• EXERCISE DETAILS
Output the data below exactly, without images.

[Hardware design source files]
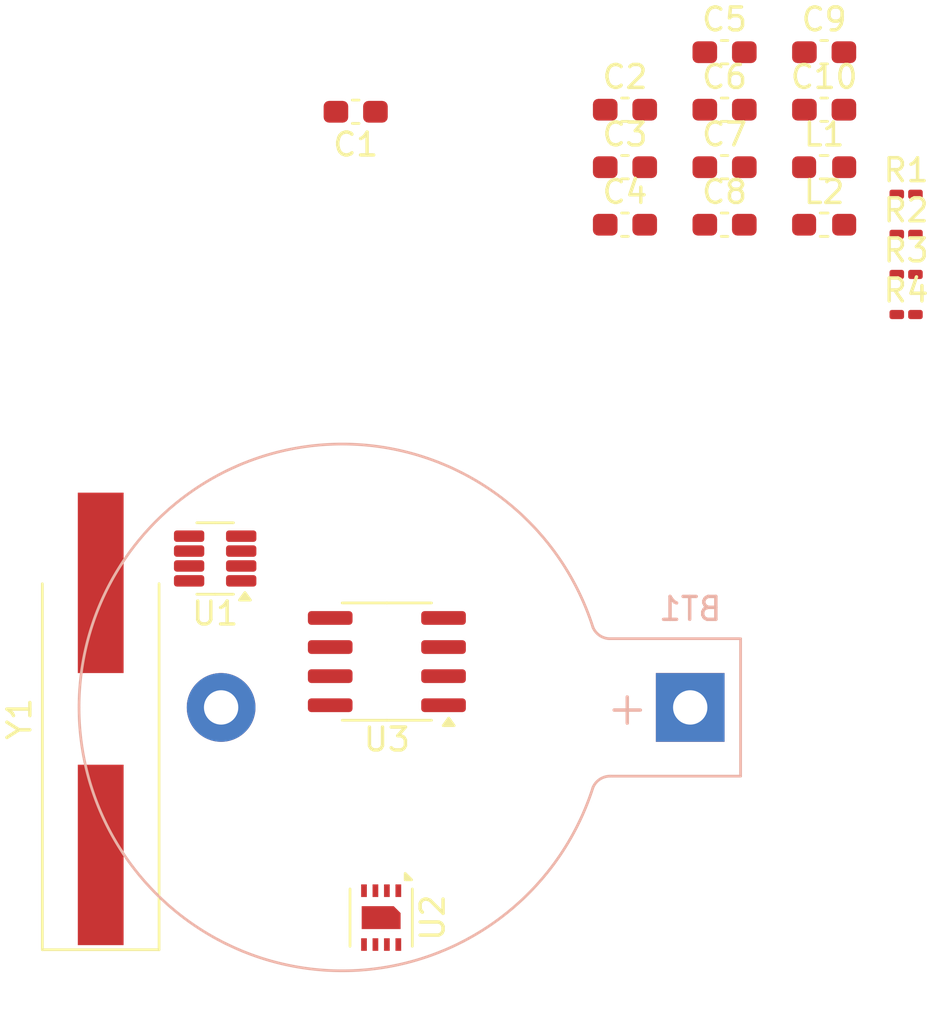
<source format=kicad_pcb>
(kicad_pcb
	(version 20240108)
	(generator "pcbnew")
	(generator_version "8.0")
	(general
		(thickness 1.6)
		(legacy_teardrops no)
	)
	(paper "A4")
	(layers
		(0 "F.Cu" signal)
		(31 "B.Cu" signal)
		(32 "B.Adhes" user "B.Adhesive")
		(33 "F.Adhes" user "F.Adhesive")
		(34 "B.Paste" user)
		(35 "F.Paste" user)
		(36 "B.SilkS" user "B.Silkscreen")
		(37 "F.SilkS" user "F.Silkscreen")
		(38 "B.Mask" user)
		(39 "F.Mask" user)
		(40 "Dwgs.User" user "User.Drawings")
		(41 "Cmts.User" user "User.Comments")
		(42 "Eco1.User" user "User.Eco1")
		(43 "Eco2.User" user "User.Eco2")
		(44 "Edge.Cuts" user)
		(45 "Margin" user)
		(46 "B.CrtYd" user "B.Courtyard")
		(47 "F.CrtYd" user "F.Courtyard")
		(48 "B.Fab" user)
		(49 "F.Fab" user)
		(50 "User.1" user)
		(51 "User.2" user)
		(52 "User.3" user)
		(53 "User.4" user)
		(54 "User.5" user)
		(55 "User.6" user)
		(56 "User.7" user)
		(57 "User.8" user)
		(58 "User.9" user)
	)
	(setup
		(pad_to_mask_clearance 0)
		(allow_soldermask_bridges_in_footprints no)
		(pcbplotparams
			(layerselection 0x00010fc_ffffffff)
			(plot_on_all_layers_selection 0x0000000_00000000)
			(disableapertmacros no)
			(usegerberextensions no)
			(usegerberattributes yes)
			(usegerberadvancedattributes yes)
			(creategerberjobfile yes)
			(dashed_line_dash_ratio 12.000000)
			(dashed_line_gap_ratio 3.000000)
			(svgprecision 4)
			(plotframeref no)
			(viasonmask no)
			(mode 1)
			(useauxorigin no)
			(hpglpennumber 1)
			(hpglpenspeed 20)
			(hpglpendiameter 15.000000)
			(pdf_front_fp_property_popups yes)
			(pdf_back_fp_property_popups yes)
			(dxfpolygonmode yes)
			(dxfimperialunits yes)
			(dxfusepcbnewfont yes)
			(psnegative no)
			(psa4output no)
			(plotreference yes)
			(plotvalue yes)
			(plotfptext yes)
			(plotinvisibletext no)
			(sketchpadsonfab no)
			(subtractmaskfromsilk no)
			(outputformat 1)
			(mirror no)
			(drillshape 1)
			(scaleselection 1)
			(outputdirectory "")
		)
	)
	(net 0 "")
	(net 1 "GND")
	(net 2 "VCC")
	(net 3 "Net-(U1-PAOUT)")
	(net 4 "Net-(C5-Pad1)")
	(net 5 "Net-(C7-Pad1)")
	(net 6 "Net-(U2-SDA)")
	(net 7 "Net-(U2-SCL)")
	(net 8 "Net-(U1-DATA)")
	(net 9 "Net-(U2-~{RESET})")
	(net 10 "Net-(U1-Xtal1)")
	(net 11 "Net-(U1-Xtal2)")
	(net 12 "unconnected-(U1-CLKOUT-Pad5)")
	(net 13 "Net-(U2-ALERT)")
	(net 14 "unconnected-(U2-R-Pad7)")
	(net 15 "unconnected-(U3-~{RESET}{slash}PA0-Pad6)")
	(footprint "Sensor_Humidity:Sensirion_DFN-8-1EP_2.5x2.5mm_P0.5mm_EP1.1x1.7mm" (layer "F.Cu") (at 162.75 131.175 -90))
	(footprint "Capacitor_SMD:C_0603_1608Metric_Pad1.08x0.95mm_HandSolder" (layer "F.Cu") (at 182.1 95.91))
	(footprint "Resistor_SMD:R_0201_0603Metric_Pad0.64x0.40mm_HandSolder" (layer "F.Cu") (at 185.68 99.6))
	(footprint "Resistor_SMD:R_0201_0603Metric_Pad0.64x0.40mm_HandSolder" (layer "F.Cu") (at 185.68 101.35))
	(footprint "Inductor_SMD:L_0603_1608Metric_Pad1.05x0.95mm_HandSolder" (layer "F.Cu") (at 182.1 98.42))
	(footprint "Capacitor_SMD:C_0603_1608Metric_Pad1.08x0.95mm_HandSolder" (layer "F.Cu") (at 173.4 100.93))
	(footprint "Capacitor_SMD:C_0603_1608Metric_Pad1.08x0.95mm_HandSolder" (layer "F.Cu") (at 182.1 93.4))
	(footprint "Capacitor_SMD:C_0603_1608Metric_Pad1.08x0.95mm_HandSolder" (layer "F.Cu") (at 177.75 100.93))
	(footprint "Package_SO:SOIC-8_3.9x4.9mm_P1.27mm" (layer "F.Cu") (at 163 120 180))
	(footprint "Resistor_SMD:R_0201_0603Metric_Pad0.64x0.40mm_HandSolder" (layer "F.Cu") (at 185.68 104.85))
	(footprint "Capacitor_SMD:C_0603_1608Metric_Pad1.08x0.95mm_HandSolder" (layer "F.Cu") (at 173.4 95.91))
	(footprint "Package_TO_SOT_SMD:SOT-23-8" (layer "F.Cu") (at 155.5 115.5 180))
	(footprint "Inductor_SMD:L_0603_1608Metric_Pad1.05x0.95mm_HandSolder" (layer "F.Cu") (at 182.1 100.93))
	(footprint "Capacitor_SMD:C_0603_1608Metric_Pad1.08x0.95mm_HandSolder" (layer "F.Cu") (at 177.75 95.91))
	(footprint "Capacitor_SMD:C_0603_1608Metric_Pad1.08x0.95mm_HandSolder" (layer "F.Cu") (at 161.6375 96 180))
	(footprint "Crystal:Crystal_SMD_HC49-SD_HandSoldering" (layer "F.Cu") (at 150.5 122.5 90))
	(footprint "Resistor_SMD:R_0201_0603Metric_Pad0.64x0.40mm_HandSolder" (layer "F.Cu") (at 185.68 103.1))
	(footprint "Capacitor_SMD:C_0603_1608Metric_Pad1.08x0.95mm_HandSolder" (layer "F.Cu") (at 173.4 98.42))
	(footprint "Capacitor_SMD:C_0603_1608Metric_Pad1.08x0.95mm_HandSolder" (layer "F.Cu") (at 177.75 98.42))
	(footprint "Capacitor_SMD:C_0603_1608Metric_Pad1.08x0.95mm_HandSolder" (layer "F.Cu") (at 177.75 93.4))
	(footprint "Battery:BatteryHolder_Keystone_103_1x20mm" (layer "B.Cu") (at 176.250001 122 180))
)

</source>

• ANSWER BELOW
<source format=kicad_pcb>
(kicad_pcb
	(version 20240108)
	(generator "pcbnew")
	(generator_version "8.0")
	(general
		(thickness 1.6)
		(legacy_teardrops no)
	)
	(paper "A4")
	(layers
		(0 "F.Cu" signal)
		(31 "B.Cu" signal)
		(32 "B.Adhes" user "B.Adhesive")
		(33 "F.Adhes" user "F.Adhesive")
		(34 "B.Paste" user)
		(35 "F.Paste" user)
		(36 "B.SilkS" user "B.Silkscreen")
		(37 "F.SilkS" user "F.Silkscreen")
		(38 "B.Mask" user)
		(39 "F.Mask" user)
		(40 "Dwgs.User" user "User.Drawings")
		(41 "Cmts.User" user "User.Comments")
		(42 "Eco1.User" user "User.Eco1")
		(43 "Eco2.User" user "User.Eco2")
		(44 "Edge.Cuts" user)
		(45 "Margin" user)
		(46 "B.CrtYd" user "B.Courtyard")
		(47 "F.CrtYd" user "F.Courtyard")
		(48 "B.Fab" user)
		(49 "F.Fab" user)
		(50 "User.1" user)
		(51 "User.2" user)
		(52 "User.3" user)
		(53 "User.4" user)
		(54 "User.5" user)
		(55 "User.6" user)
		(56 "User.7" user)
		(57 "User.8" user)
		(58 "User.9" user)
	)
	(setup
		(pad_to_mask_clearance 0)
		(allow_soldermask_bridges_in_footprints no)
		(pcbplotparams
			(layerselection 0x00010fc_ffffffff)
			(plot_on_all_layers_selection 0x0000000_00000000)
			(disableapertmacros no)
			(usegerberextensions no)
			(usegerberattributes yes)
			(usegerberadvancedattributes yes)
			(creategerberjobfile yes)
			(dashed_line_dash_ratio 12.000000)
			(dashed_line_gap_ratio 3.000000)
			(svgprecision 4)
			(plotframeref no)
			(viasonmask no)
			(mode 1)
			(useauxorigin no)
			(hpglpennumber 1)
			(hpglpenspeed 20)
			(hpglpendiameter 15.000000)
			(pdf_front_fp_property_popups yes)
			(pdf_back_fp_property_popups yes)
			(dxfpolygonmode yes)
			(dxfimperialunits yes)
			(dxfusepcbnewfont yes)
			(psnegative no)
			(psa4output no)
			(plotreference yes)
			(plotvalue yes)
			(plotfptext yes)
			(plotinvisibletext no)
			(sketchpadsonfab no)
			(subtractmaskfromsilk no)
			(outputformat 1)
			(mirror no)
			(drillshape 1)
			(scaleselection 1)
			(outputdirectory "")
		)
	)
	(net 0 "")
	(net 1 "GND")
	(net 2 "VCC")
	(net 3 "Net-(U1-PAOUT)")
	(net 4 "Net-(C5-Pad1)")
	(net 5 "Net-(C7-Pad1)")
	(net 6 "Net-(U2-SDA)")
	(net 7 "Net-(U2-SCL)")
	(net 8 "Net-(U1-DATA)")
	(net 9 "Net-(U2-~{RESET})")
	(net 10 "Net-(U1-Xtal1)")
	(net 11 "Net-(U1-Xtal2)")
	(net 12 "unconnected-(U1-CLKOUT-Pad5)")
	(net 13 "Net-(U2-ALERT)")
	(net 14 "unconnected-(U2-R-Pad7)")
	(net 15 "unconnected-(U3-~{RESET}{slash}PA0-Pad6)")
	(footprint "Sensor_Humidity:Sensirion_DFN-8-1EP_2.5x2.5mm_P0.5mm_EP1.1x1.7mm" (layer "F.Cu") (at 162.75 131.175 -90))
	(footprint "Capacitor_SMD:C_0603_1608Metric_Pad1.08x0.95mm_HandSolder" (layer "F.Cu") (at 182.1 95.91))
	(footprint "Resistor_SMD:R_0201_0603Metric_Pad0.64x0.40mm_HandSolder" (layer "F.Cu") (at 185.68 99.6))
	(footprint "Resistor_SMD:R_0201_0603Metric_Pad0.64x0.40mm_HandSolder" (layer "F.Cu") (at 185.68 101.35))
	(footprint "Inductor_SMD:L_0603_1608Metric_Pad1.05x0.95mm_HandSolder" (layer "F.Cu") (at 182.1 98.42))
	(footprint "Capacitor_SMD:C_0603_1608Metric_Pad1.08x0.95mm_HandSolder" (layer "F.Cu") (at 173.4 100.93))
	(footprint "Capacitor_SMD:C_0603_1608Metric_Pad1.08x0.95mm_HandSolder" (layer "F.Cu") (at 182.1 93.4))
	(footprint "Capacitor_SMD:C_0603_1608Metric_Pad1.08x0.95mm_HandSolder" (layer "F.Cu") (at 177.75 100.93))
	(footprint "Package_SO:SOIC-8_3.9x4.9mm_P1.27mm" (layer "F.Cu") (at 163 120 180))
	(footprint "Resistor_SMD:R_0201_0603Metric_Pad0.64x0.40mm_HandSolder" (layer "F.Cu") (at 185.68 104.85))
	(footprint "Capacitor_SMD:C_0603_1608Metric_Pad1.08x0.95mm_HandSolder" (layer "F.Cu") (at 173.4 95.91))
	(footprint "Package_TO_SOT_SMD:SOT-23-8" (layer "F.Cu") (at 155.5 115.5 180))
	(footprint "Inductor_SMD:L_0603_1608Metric_Pad1.05x0.95mm_HandSolder" (layer "F.Cu") (at 182.1 100.93))
	(footprint "Capacitor_SMD:C_0603_1608Metric_Pad1.08x0.95mm_HandSolder" (layer "F.Cu") (at 177.75 95.91))
	(footprint "Capacitor_SMD:C_0603_1608Metric_Pad1.08x0.95mm_HandSolder" (layer "F.Cu") (at 161.6375 96 180))
	(footprint "Crystal:Crystal_SMD_HC49-SD_HandSoldering" (layer "F.Cu") (at 150.5 122.5 90))
	(footprint "Resistor_SMD:R_0201_0603Metric_Pad0.64x0.40mm_HandSolder" (layer "F.Cu") (at 185.68 103.1))
	(footprint "Capacitor_SMD:C_0603_1608Metric_Pad1.08x0.95mm_HandSolder" (layer "F.Cu") (at 173.4 98.42))
	(footprint "Capacitor_SMD:C_0603_1608Metric_Pad1.08x0.95mm_HandSolder" (layer "F.Cu") (at 177.75 98.42))
	(footprint "Capacitor_SMD:C_0603_1608Metric_Pad1.08x0.95mm_HandSolder" (layer "F.Cu") (at 177.75 93.4))
	(footprint "Battery:BatteryHolder_Keystone_103_1x20mm" (layer "B.Cu") (at 176.250001 122 180))
)

</source>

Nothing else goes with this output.